The plugin comes in 2 flavors, Clay Studio and Clay Studio Pro. I got Clay Studio to test the water, but the Pro version will allow you to use splines as clay objects. My version uses spheres and will convert basic Max shapes into clay spheres, but then they become ellipsoid in shape. I was hoping that a cube would convert into a clay cube, or that a cone would become a clay cone shape. Since Clay Studio uses spheres then that’s all that you can convert things into. It may be different with Clay Studio Pro. The bright side is that I can take something and convert it into Clay.

 

Tree Factory
By Digimation. Reviewed: Sept. 20th 1998

Score : Trees and shrubs for any scene, but be prepared for big files.

I honestly like this plugin regardless of the file size explosions because I can easily create trees with it. I spent a full day playing with all of the options to creating trees and that’s all I needed to feel comfortable with it. Tree Factory comes with some standard trees already to use, as well as a material library.

Some wish list items:

  1. Be able to use studio built objects for leaves in addition to the ones that come with the plugin. I wanted to create an exact copy of a leaf I found and use it on my tree. The same idea would work for the fruit / flowers elements.
  2. I could not figure out how to animate things like the roots and limbs growing over time. The effect is a natural for this plugin.
  3. A way of simulating the wind blowing through the trees. Space warps will affect the whole tree in equal amounts. I was thinking of a Helper that would work on the leaves by themselves, and the limbs would slowly sway.

Bottom line, build the trees that you always wanted, but use sparingly until your muscle machine arrives, then go nuts.

 

Shag Fur
By Digimation. Reviewed: Sept. 20th 1998

Score : Oh my god, this is amazing!

If you wanted a realistic lawn, a wheat field, or a tiger with fur . . . this is all you need. You control it all. Shag Fur will take its color from any bitmap material. You decide the length, density, and cut of the fur. You want to grow a beard or add a Mohawk to a Max character? Try this. The beauty of this plugin is that the fur is treated as an atmospheric element, which means it’s like adding volume fog. I add a Shag Fur light to my scene, assign an Id # to the faces or objects that I want to grow, and render. You might think that rendering a few thousand blades of grass would take a long time, but think again, this renders very quickly.

Other goodies:

There is a Helper "Vector" that will act on the fur so you can have it sway in the wind.

Almost anything can grow fur, and the fur will generate shadows.

I tried to grow fur on a Clay Sphere (caterpillar) and it would not work. A Clay Sphere is not mesh editable, nor can it be assigned a material Id #.

If you know how to work with Material ID’s and multi-sub object materials then you’re home free, because that’s where Shag Fur needs you to be.

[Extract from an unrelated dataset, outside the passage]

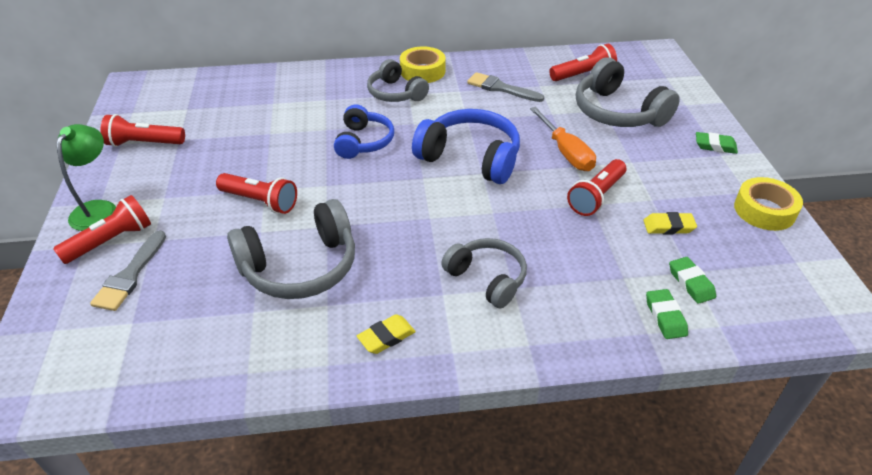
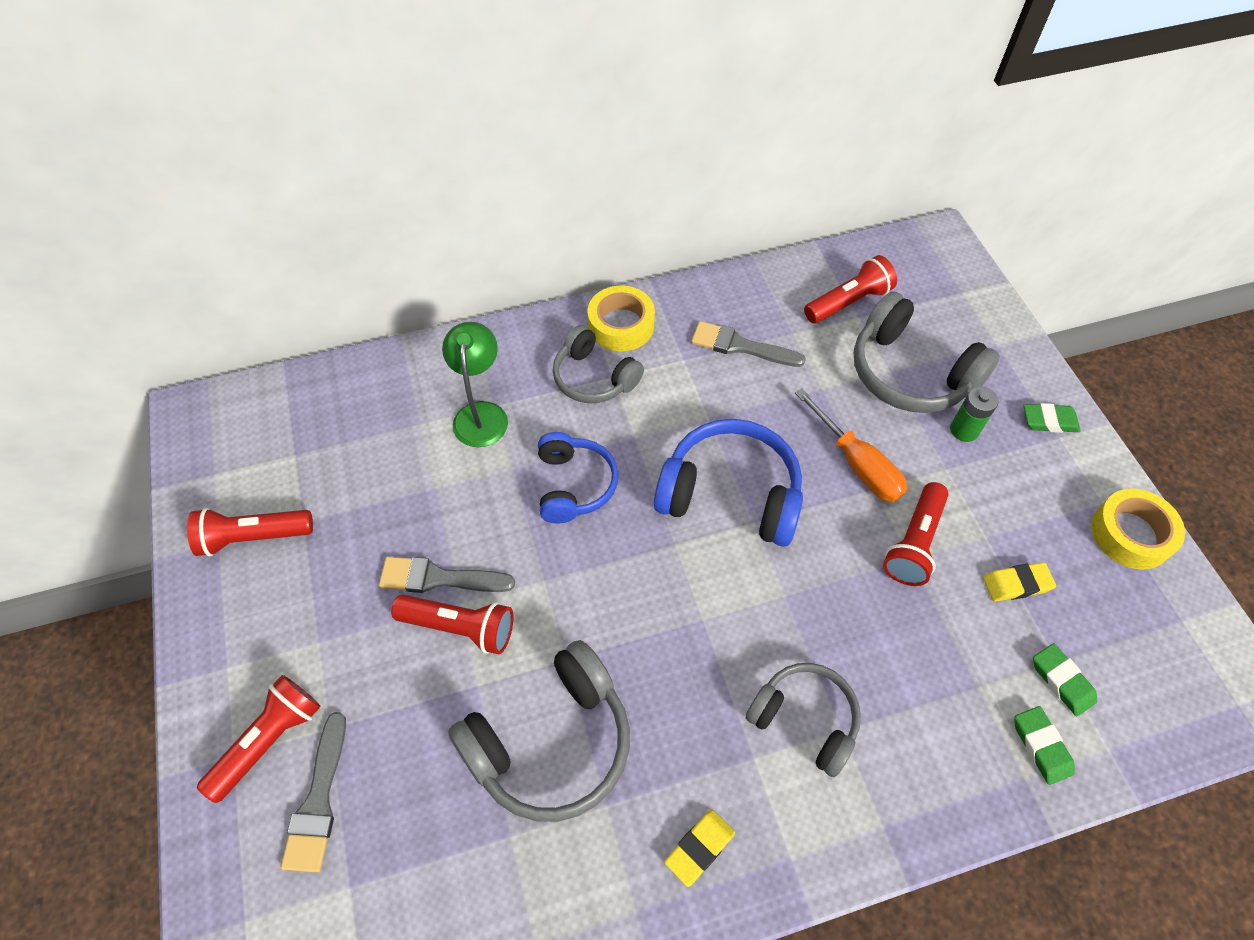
camera: 10 degrees left, 15 degrees up
(98, 209) = (228, 681): green lamp -> green lamp (481, 414)
(256, 176) = (439, 578): none -> grey brush
(649, 144) = (964, 430): none -> green battery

I like this plugin a lot because getting a lawn to look believable is now possible.

 

Texture Lab: Elemental Tools
By Digimation. Reviewed: Sept. 20th 1998

Score : It’s a good short cut to creating materials.

If you ever tried to create rusting metal or a water effect you know it can be done within Max. You also know how tedious it can be. I could generate a decent water texture in a few moments with this plugin. Another way is to use Kai’s Power Tools through Photoshop, but this plugin is 1/4 the cost. ( if you add photoshop + Kai’s Power Tools). You can animate the textures to get electric static, or fire, or caustic water effects. I found that you really don’t need to know much except how to build a basic material.